J.J. Goldberg, The Forward’s editor-at-large, told a local synagogue audience that both Israel and Hamas “stumbled” into the war through a series of missteps beginning with the kidnapping and murder of three Israeli teens in June.
“Israel knew the teens were dead by day two,” said Goldberg, yet its forces continued to search for them as a cover for going in and dismantling Hamas’s infrastructure in the West Bank with barely a shot being fired.
While neutralizing an enemy whose mission is to destroy Israel may have been a good move, the prolonged search whipped up passions in Jewish communities both in Israel and abroad that intensified after the bodies were found, said Goldberg. He pointed to the fact that Israeli Prime Minister Benjamin Netanyahu had said, “Hamas killed those boys; Hamas will pay.”
Goldberg, the Jewish newspaper’s former editor-in-chief, spoke Oct. 27 at the Highland Park Conservative Temple-Congregation Anshe Emeth. Fluent in Hebrew and in frequent contact with sources in Israel’s security establishment, Goldberg offered an assessment of the war sometimes at odds with that of mainstream Jewish organizations.
He described how, as Israeli troops rounded up militants in the West Bank, it set off a wave of panic among Hamas leaders in Gaza, who assumed they would be next and went underground.
Ironically, that same Hamas leadership had been abiding by a 2012 cease-fire with Israel.
“Hamas had been arresting hundreds of jihadi terrorists,” said Goldberg. “There was a drip of rockets coming into Israel, but they weren’t coming from Hamas.”
Without Hamas to stop them, “every jihadi nut job” was now free to fire rockets into Israel, said Goldberg, as Israel retaliated.
“Israel has a policy of responding to rocket fire,” Goldberg said.

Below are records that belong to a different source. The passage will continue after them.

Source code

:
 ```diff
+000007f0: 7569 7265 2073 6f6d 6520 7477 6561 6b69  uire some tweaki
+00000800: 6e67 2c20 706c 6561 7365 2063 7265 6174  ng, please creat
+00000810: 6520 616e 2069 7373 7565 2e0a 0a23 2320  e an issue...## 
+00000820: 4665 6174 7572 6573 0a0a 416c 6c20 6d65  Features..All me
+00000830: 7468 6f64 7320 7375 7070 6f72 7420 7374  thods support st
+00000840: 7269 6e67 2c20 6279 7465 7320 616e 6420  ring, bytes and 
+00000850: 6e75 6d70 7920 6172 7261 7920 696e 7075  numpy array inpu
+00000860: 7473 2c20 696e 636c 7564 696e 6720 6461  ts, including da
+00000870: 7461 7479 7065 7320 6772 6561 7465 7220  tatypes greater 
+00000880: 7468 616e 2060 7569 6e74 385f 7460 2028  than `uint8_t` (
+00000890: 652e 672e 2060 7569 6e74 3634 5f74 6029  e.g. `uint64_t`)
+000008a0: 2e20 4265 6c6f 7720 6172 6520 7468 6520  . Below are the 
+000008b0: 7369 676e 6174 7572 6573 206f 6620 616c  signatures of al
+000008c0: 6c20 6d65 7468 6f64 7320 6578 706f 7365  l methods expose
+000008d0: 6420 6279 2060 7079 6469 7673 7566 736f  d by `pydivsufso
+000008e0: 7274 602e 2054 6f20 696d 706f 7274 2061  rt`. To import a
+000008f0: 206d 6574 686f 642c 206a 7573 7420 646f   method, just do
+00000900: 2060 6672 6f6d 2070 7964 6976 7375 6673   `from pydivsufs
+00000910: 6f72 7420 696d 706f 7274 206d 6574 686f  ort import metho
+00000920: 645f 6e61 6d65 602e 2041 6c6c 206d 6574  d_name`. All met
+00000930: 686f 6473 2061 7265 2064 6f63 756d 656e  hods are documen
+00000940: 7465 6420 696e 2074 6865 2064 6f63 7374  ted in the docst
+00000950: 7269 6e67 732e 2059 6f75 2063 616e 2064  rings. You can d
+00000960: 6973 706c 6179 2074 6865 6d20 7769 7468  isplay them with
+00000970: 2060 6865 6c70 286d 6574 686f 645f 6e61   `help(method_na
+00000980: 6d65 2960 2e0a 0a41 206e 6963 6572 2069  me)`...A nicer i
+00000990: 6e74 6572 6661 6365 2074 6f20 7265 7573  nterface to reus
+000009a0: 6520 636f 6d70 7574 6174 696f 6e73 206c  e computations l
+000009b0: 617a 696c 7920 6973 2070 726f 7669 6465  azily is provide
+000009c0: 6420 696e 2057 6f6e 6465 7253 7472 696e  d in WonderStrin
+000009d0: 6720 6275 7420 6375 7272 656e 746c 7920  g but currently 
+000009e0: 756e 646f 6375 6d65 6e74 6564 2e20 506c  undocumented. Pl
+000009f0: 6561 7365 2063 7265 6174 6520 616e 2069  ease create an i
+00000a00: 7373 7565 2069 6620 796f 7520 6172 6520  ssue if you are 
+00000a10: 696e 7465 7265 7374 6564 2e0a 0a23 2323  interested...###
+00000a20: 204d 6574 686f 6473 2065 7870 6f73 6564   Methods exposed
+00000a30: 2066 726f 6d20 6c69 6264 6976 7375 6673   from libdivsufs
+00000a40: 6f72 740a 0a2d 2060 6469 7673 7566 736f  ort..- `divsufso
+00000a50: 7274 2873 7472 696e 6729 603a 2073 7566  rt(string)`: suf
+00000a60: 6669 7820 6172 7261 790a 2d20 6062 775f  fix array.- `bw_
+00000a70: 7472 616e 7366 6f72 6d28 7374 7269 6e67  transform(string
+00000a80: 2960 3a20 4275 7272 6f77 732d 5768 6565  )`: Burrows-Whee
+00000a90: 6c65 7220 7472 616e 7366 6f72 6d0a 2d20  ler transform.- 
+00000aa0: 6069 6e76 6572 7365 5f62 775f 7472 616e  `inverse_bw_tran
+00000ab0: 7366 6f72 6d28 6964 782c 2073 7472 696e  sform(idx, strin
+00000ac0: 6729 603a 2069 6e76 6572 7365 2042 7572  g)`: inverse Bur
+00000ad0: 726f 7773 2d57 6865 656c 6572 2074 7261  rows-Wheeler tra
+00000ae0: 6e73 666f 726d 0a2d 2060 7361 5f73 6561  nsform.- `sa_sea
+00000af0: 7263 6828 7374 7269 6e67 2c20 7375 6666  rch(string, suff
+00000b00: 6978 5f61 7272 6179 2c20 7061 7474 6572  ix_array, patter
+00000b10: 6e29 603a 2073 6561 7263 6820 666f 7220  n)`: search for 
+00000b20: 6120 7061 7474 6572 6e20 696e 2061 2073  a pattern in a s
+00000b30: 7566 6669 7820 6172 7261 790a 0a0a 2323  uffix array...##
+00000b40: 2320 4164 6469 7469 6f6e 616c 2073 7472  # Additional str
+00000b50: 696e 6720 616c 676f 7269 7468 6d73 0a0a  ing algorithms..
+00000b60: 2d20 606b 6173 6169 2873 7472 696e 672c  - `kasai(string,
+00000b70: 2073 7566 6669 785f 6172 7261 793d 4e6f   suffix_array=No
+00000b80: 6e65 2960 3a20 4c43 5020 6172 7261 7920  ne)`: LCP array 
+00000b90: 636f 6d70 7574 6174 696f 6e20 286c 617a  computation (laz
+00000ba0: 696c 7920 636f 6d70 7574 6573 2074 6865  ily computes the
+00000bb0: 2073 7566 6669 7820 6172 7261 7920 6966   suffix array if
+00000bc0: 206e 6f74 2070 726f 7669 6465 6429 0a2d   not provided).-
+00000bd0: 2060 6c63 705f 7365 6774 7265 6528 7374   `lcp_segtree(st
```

On the night of June 30, Israel fired a rocket that accidentally hit a car carrying a Hamas leader.
“The next day Hamas retaliated, and from June 1-8 there was a slowly rising level of retaliation,” said Goldberg. “By July we had what we would consider a war.”
What followed became a public relations nightmare as Hamas military operations were hidden among civilian targets such as hospitals and schools.
“Israel did an extraordinary job militarily,” said Goldberg. “Hamas was done. But the civilian toll was very high and Israel was losing friends in the West.”
Operation Protective Edge also allowed Israel to destroy the underground tunnels used by Hamas to smuggle in explosives and weapons, although Goldberg claimed Israel has known about their existence for 10 years.
Goldberg said because the tunnels were rarely used and Israel had no means of surveying them from above ground, the country’s military budget was instead focused on preventing Iran from becoming a nuclear power. “There’s long been a cat-and-mouse game” between Netanyahu and his security personnel over Iran, he said.
“Netanyahu has gone several times to ask for permission to attack Iran,” said Goldberg. “Each time the military intelligence — Shin Bet, Mossad — have unanimously urged, ‘Don’t do it. It won’t work.’”
However, when the military was presented with “an opportunity to destroy the tunnels at the open end, they took it.”
As the war gained steam, both sides found themselves in a conflict no one knew how to get out of, said Goldberg. While normally Egypt would step in as a broker, its leader, Abdel Fattah el-Sisi, “hates Hamas even more than Israel” because they are aligned with the Muslim Brotherhood, which he considers his biggest threat.
Under pressure from the Americans and from other Arab states, Egypt reluctantly stepped in. Although the fighting has ceased, negotiations are at a standstill.
“Israel has had it with Hamas,” said Goldberg. “Any deal now will include disarming Hamas. Each side has a minimum bottom line that is utterly impossible for the other to meet. They’re going nowhere because there’s nowhere to go.”
The one bright spot is Palestinian Authority President Mahmoud Abbas.
“The one person who was the loser was Abbas because he was irrelevant,” said Goldberg. “But now that the war is over, he is the winner.”
A Hamas that is seriously weakened militarily and financially might be more willing to form a unity government with Abbas’s Fatah party, a move that may lead to a lasting peace agreement and begin the work of forming a Palestinian state.
“Fatah can begin to take over bit by bit the government in Gaza and put Hamas under control,” said Goldberg.